Re: [PATCH 1/3] mm: memcontrol: make per-cpu charge cache IRQ-safe for socket accounting
From: Vladimir Davydov
Date: Mon Sep 19 2016 - 11:35:57 EST
On Wed, Sep 14, 2016 at 03:48:44PM -0400, Johannes Weiner wrote:
> From: Johannes Weiner <jweiner@xxxxxx>
>
> During cgroup2 rollout into production, we started encountering css
> refcount underflows and css access crashes in the memory controller.
> Splitting the heavily shared css reference counter into logical users
> narrowed the imbalance down to the cgroup2 socket memory accounting.
>
> The problem turns out to be the per-cpu charge cache. Cgroup1 had a
> separate socket counter, but the new cgroup2 socket accounting goes
> through the common charge path that uses a shared per-cpu cache for
> all memory that is being tracked. Those caches are safe against
> scheduling preemption, but not against interrupts - such as the newly
> added packet receive path.
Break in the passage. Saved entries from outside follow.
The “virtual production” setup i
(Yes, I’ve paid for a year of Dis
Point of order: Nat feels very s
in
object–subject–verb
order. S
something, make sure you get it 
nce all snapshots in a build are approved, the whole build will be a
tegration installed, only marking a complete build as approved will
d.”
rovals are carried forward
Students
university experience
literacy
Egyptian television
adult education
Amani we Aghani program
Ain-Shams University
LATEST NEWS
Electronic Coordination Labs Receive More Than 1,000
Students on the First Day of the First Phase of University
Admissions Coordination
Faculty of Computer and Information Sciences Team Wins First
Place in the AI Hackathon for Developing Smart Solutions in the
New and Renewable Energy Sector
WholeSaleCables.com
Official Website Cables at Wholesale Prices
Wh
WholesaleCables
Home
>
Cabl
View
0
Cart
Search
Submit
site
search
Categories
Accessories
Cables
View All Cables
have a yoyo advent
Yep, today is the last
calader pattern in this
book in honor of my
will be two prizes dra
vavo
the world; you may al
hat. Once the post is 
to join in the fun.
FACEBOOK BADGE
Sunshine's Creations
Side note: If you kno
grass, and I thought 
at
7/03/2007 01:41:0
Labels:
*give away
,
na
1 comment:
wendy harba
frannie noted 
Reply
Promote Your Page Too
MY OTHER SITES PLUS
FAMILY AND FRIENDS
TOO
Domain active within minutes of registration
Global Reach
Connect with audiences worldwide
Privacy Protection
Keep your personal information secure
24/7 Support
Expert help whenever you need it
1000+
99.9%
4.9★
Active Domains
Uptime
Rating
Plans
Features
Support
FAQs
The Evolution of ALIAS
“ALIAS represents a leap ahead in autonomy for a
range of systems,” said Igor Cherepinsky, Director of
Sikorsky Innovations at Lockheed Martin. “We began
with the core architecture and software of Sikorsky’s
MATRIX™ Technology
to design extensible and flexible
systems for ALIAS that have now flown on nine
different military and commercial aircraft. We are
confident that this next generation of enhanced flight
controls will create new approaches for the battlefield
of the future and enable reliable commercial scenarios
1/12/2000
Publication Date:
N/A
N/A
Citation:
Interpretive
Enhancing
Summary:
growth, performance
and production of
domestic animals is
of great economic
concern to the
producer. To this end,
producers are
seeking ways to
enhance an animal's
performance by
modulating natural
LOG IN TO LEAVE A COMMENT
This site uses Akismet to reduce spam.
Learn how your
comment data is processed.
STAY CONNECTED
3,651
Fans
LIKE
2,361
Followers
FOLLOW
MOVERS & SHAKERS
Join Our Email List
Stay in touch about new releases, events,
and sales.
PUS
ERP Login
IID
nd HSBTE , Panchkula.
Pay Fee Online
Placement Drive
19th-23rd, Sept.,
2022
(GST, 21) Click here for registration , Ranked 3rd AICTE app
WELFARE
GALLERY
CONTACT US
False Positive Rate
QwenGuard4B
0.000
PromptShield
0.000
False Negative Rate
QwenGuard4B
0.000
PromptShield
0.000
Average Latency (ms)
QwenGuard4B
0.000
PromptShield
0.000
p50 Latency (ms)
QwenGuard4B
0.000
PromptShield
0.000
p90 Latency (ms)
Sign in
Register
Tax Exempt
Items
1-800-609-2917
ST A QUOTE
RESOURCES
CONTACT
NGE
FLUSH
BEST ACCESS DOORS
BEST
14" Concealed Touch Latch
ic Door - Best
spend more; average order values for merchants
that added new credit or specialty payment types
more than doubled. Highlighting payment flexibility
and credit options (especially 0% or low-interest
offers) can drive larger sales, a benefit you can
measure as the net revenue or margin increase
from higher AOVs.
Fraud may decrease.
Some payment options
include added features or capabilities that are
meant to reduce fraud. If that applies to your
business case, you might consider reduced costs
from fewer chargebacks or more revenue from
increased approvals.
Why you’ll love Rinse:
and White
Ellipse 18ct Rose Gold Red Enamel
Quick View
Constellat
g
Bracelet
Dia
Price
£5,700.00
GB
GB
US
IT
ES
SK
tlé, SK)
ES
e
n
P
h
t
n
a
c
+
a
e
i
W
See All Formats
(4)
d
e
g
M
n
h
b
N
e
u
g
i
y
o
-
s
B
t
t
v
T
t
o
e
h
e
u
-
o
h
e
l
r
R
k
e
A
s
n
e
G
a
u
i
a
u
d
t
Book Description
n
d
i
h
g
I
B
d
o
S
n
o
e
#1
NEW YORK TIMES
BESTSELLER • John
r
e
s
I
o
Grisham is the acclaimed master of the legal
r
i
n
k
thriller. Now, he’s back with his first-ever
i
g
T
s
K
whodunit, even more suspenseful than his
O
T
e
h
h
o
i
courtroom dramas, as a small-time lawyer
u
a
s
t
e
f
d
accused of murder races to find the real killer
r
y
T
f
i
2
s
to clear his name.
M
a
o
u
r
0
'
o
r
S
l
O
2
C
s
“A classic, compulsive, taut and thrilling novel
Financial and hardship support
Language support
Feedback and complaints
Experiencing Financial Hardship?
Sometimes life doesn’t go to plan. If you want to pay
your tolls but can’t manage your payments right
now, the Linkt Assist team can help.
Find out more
When cache draining is interrupted by
> network RX taking pages out of the cache, the resuming drain operation
> will put references of in-use pages, thus causing the imbalance.
>
> Disable IRQs during all per-cpu charge cache operations.
>
> Fixes: f7e1cb6ec51b ("mm: memcontrol: account socket memory in unified hierarchy memory controller")
> Cc: <stable@xxxxxxxxxxxxxxx> # 4.5+
> Signed-off-by: Johannes Weiner <hannes@xxxxxxxxxxx>
Acked-by: Vladimir Davydov <vdavydov.dev@xxxxxxxxx>